Static vs Singleton vs Dependency Injection
Why visited? Because I wrote one before
I no longer favor static over singleton as much as before. Static is convenient (sometimes very!), low memory footprint. But it does take away several Object-Orientation (OO) ’s strength. In addition, it couples your code to a specific implementation class. Singleton is less convenient (sometimes troublesome), slightly higher memory footprint, but it can deliver all OO’s strengths that static drops.
(But don’t abandon static - it is my best choice when OO is not important. I still use it where it makes most sense: utility functions, thread local, service locator.)
Here is how I use singleton.
Previously I implement singleton the traditional way. It’s not trivial unfortunately (see my first post). But I have found a new alternative: Spring IoC. Several inconveniences of the old singleton way are eliminated: set up code, writing synchronized methods, maintaining static variables… Instead of implementing the singleton pattern with synchronized method, static variables in several classes, I only have to declare them in a single XML file. And the setup code is beautifully (and mysteriously) replaced by Spring’s Dependency Injection.

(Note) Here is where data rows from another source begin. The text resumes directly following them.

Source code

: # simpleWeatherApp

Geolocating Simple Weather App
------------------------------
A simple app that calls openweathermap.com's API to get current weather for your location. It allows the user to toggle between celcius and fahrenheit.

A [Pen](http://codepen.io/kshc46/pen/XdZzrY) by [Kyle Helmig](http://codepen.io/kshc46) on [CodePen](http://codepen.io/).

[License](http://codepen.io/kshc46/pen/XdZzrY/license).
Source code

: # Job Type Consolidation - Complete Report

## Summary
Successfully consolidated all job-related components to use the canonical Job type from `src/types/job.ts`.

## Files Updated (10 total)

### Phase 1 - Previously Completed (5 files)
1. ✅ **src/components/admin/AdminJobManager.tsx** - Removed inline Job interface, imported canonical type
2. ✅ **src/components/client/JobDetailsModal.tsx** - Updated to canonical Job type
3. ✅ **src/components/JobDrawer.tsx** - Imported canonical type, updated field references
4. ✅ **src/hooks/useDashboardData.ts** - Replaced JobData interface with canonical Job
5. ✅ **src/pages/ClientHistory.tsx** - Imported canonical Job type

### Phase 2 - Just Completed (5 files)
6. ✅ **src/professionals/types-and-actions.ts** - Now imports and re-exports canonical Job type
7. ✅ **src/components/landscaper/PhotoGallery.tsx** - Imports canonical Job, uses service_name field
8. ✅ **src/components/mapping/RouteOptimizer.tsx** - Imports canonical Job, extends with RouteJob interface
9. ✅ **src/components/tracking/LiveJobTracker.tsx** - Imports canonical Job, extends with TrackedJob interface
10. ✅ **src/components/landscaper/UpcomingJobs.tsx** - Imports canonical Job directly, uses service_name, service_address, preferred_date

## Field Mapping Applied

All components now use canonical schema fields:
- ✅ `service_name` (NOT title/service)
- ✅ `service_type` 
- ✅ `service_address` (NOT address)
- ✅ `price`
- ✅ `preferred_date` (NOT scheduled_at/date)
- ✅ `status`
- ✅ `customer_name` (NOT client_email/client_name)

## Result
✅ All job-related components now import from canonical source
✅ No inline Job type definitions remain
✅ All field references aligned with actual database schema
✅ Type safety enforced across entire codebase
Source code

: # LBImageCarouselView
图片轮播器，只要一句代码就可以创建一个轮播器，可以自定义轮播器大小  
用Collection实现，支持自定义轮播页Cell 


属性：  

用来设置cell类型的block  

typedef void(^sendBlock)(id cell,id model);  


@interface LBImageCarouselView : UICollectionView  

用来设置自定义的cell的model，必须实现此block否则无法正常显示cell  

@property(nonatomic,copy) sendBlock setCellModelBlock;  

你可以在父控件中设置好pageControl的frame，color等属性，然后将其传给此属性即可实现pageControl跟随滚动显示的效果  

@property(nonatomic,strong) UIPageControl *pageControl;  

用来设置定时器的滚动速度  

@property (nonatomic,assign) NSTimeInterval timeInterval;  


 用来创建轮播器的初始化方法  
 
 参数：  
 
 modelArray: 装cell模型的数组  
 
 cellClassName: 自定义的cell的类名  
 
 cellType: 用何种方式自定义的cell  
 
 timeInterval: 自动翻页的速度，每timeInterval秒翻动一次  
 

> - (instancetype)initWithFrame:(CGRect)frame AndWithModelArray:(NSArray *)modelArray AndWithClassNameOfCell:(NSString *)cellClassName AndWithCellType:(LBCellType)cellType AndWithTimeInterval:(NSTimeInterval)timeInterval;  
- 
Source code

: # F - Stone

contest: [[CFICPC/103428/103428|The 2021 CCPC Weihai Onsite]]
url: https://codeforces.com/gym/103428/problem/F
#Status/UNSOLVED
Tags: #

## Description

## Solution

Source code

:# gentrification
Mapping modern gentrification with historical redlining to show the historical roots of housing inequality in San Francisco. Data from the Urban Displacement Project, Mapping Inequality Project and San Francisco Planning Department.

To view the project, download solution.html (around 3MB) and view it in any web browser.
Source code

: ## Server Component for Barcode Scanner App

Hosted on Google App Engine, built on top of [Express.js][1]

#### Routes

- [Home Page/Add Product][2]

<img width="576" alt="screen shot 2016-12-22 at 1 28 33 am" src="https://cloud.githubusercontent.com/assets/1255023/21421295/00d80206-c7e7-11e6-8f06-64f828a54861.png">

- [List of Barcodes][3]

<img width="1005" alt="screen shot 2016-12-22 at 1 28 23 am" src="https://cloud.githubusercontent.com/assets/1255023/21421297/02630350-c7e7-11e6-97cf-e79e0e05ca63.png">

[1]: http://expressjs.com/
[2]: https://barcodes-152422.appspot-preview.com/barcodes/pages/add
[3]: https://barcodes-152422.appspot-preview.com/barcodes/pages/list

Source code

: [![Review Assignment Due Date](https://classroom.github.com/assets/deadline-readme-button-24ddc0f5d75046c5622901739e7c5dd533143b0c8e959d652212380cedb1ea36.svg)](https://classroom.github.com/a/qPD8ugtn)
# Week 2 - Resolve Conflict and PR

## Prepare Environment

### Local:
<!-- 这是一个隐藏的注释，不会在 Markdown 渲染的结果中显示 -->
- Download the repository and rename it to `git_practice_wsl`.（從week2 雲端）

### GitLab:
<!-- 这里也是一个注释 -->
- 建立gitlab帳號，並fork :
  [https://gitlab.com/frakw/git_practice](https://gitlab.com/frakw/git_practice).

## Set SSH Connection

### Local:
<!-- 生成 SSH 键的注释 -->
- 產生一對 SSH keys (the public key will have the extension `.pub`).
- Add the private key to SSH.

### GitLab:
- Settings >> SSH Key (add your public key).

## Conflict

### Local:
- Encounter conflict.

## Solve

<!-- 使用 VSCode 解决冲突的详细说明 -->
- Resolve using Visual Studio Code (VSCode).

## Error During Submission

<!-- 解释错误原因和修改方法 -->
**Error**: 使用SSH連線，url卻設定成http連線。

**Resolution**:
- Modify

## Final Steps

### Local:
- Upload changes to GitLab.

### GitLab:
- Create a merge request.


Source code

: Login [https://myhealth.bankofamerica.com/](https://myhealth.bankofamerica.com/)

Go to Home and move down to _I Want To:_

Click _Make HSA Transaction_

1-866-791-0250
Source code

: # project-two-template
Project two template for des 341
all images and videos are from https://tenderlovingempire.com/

Dependency Injection into EJB instances
However, there are still challenges: Spring cannot dependency-inject into container-managed instances such as EJB or JSP tags. To some people, that is not a problem, because Spring does have EJB alternative. But I can’t use those, for it is dictated by my boss that I must use EJB. Naturally I resort to Service Locator or something conceptually similar. It is not as clean as Dependency Injection (which is not possible), but it is the second best (Martin Fowler’s discussion on Dependency Injection vs Service Locator). But that often means the same dependency is declared/coded in both Spring and Service Locator. This duplication seems small, acceptable, but it may be not. What if there is a change in that depended class, and you forget to update both Spring and Service Locator. Or what if you want to real singleton, but you have 2 instances: 1 from Spring, and 1 from Service Locator.
There is another option: acquire a reference to Spring’s ApplicationContext and retrieve the bean explicitly. That’s not pretty, and not easy either. First, my business component (EJB) is now dependent on Spring’s ApplicationContext. Second, I have to find a way to help my EJB to looks up ApplicationContext which is in web layer. This approach avoids the duplications described above, though.
Now, given these 2 options, I would like to have a third: a combination of the first 2 that inherit the strength and avoid the weakness. As it turns out, there is.
I will still program my EJB to acquire their dependency using a call to a external class. Previously, it is the Service Locator class. But now, it is a SpringUtil which will locate the instance in Spring Ioc and returns the reference to its caller (my EJB). Of course, my SpringUtil has access to Spring’s ApplicationContext. No, it’s even better, ApplicationContext gives itself to my SpringUtil.
public class SpringUtil implements ApplicationContextAware{
private static ApplicationContext appCtx;
@Override
public void setApplicationContext(ApplicationContext arg0)
throws BeansException {
appCtx = arg0;
}
...
}
The trick is to have SpringUtil
implements ApplicationContextAware interface. Any bean implements this interface will be given reference to the ApplicationContext it is stored in.
The rest of SpringUtil
code is straighforward:
public static T getBean(Class c) {
return appCtx.getBean(c);
}
public static Object getBean (String id) {
return appCtx.getBean(id);
}
Because my SpringUtil
gets all of its singleton from Spring, there is no longer duplication mentioned previously. And SpringUtil
is conceptually a Service Locator - it knows where to locate services.